Escape Room — Review

Escape Room.jpg
Please hold.

3Star

“A wackily imagined, soldily made movie.”

by Ken Bakely

There’s a propulsive silliness to the very idea of Adam Robitel’s Escape Room, a movie about, well, escape rooms designed to actually kill you. It takes one of the more elaborate recreational fads of the decade and puts a murderous spin on them; it’s a horror film rooted what sounds like a pitch for a comedy sketch. But there’s no tongue-in-cheek humor or winking in the execution. Everything’s played serious from the start, as Robitel, working from a script by Bragi Schut and Maria Melnik, plunges full-throttle into each elaborate setpiece and wild twist. The result is a movie that’s a beautiful machine of absurdity, but one that keeps its enjoyment value high with its high-strung production values and disinterest in acute self-awareness. Simply put, this is probably the best movie that could have ever been made about its subject, which is to the detriment of the two or three sequels that this film will likely produce. It’s mechanistic in its ruthless efficiency, as if it were worried that it might evaporate into thin air upon viewing. And perhaps it might, and perhaps that might be closer to its perceived value than one might be willing to admit, but if all January horror films featured a precisely assembled package of characters, all personified by shallow pop psychology, navigating through a maze of lethal environments as creatively conceived and implemented as this movie’s, then we’d be in a far more interesting world.

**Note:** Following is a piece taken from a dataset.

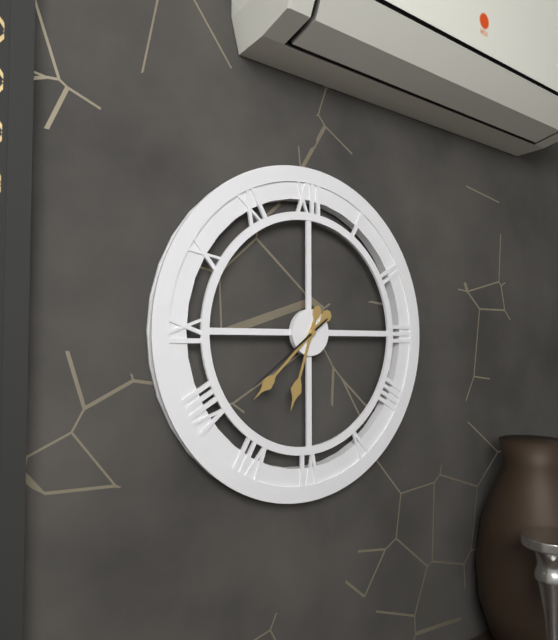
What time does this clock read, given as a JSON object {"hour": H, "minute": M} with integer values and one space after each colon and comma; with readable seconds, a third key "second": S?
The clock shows {"hour": 6, "minute": 38, "second": 39}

Indeed, it’s almost astounding how little pretense or buildup exists in the film’s setup: six strangers – a nervous college student (Taylor Russell), a greed-is-good-style businessman (Jay Ellis), a stoner stockboy (Logan Miller), a resolute veteran (Deborah Ann Woll), a talkative, self-professed escape room expert (Nik Dodani), and a blue-collar truck driver (Tyler Labine) – receive cryptic invitations to a new escape room location. The events begin immediately upon entrance, as the facility’s “lobby” turns out to set the tone for the dangerous proceedings. The room begins heating rapidly, and the group only just finds a way out before the space is burned to a crisp. Later rooms are similarly elaborate, including ones modeled after an upside-down bar, a frozen lake, and an abandoned hospital room. But their survival of the first room was a combination of skill and luck, and not everyone will be able to reap the benefits of both qualities as they navigate through a vast series of challenges. Robitel and company play all of this with increasingly ecstatic energy, ensuring that even as exposition and the plot developments enter increasingly ludicrous heights – the discovery of the malevolent powers that run the escape room, and the reason they chose these specific contestants, is a lot to take in – our investment in the material remains, thanks to committed performances, sharp direction, and impeccable visual flair.

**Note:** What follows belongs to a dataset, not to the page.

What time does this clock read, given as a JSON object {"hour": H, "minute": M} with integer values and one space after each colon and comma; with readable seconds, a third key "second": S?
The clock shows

This is a wackily imagined, soldily made movie, and it’s in the juxtaposition of the simple pleasures from the former and the accomplished suspense from the latter that makes this as fun to watch as it is. There is a deep skill required to making such films, and much of the success comes in never, ever conveying the notion that anyone is taking anything for granted. As long as the movie believes that it could happen, the audience’s suspension of disbelief moves that much higher, and Escape Room pretty much believes that anything could happen. It respects us as viewers on that level, and its thrills and scripting earn their respective reactions and payoffs with an admirable earnestness. Proclaiming “What you see is what you get” is a simplistic way to describe a film as genuinely effective as this one, but it plays the horror hits with great fervor. Yes, the sequel hook is groan-worthy, and we’re well aware that the plausibility of this universe in relation to our own won’t ever be addressed. However, Robitel scores points for his efforts in not striving for specific comparisons to other works (of which there are many that this movie could be compared to), and creating a familiar mythology that we still find interesting. This is a deft bit of entertainment, confident in the knowledge of how much you know about its modus operandi going in, and seeking to impress with just how well it can perform those well-worn beats.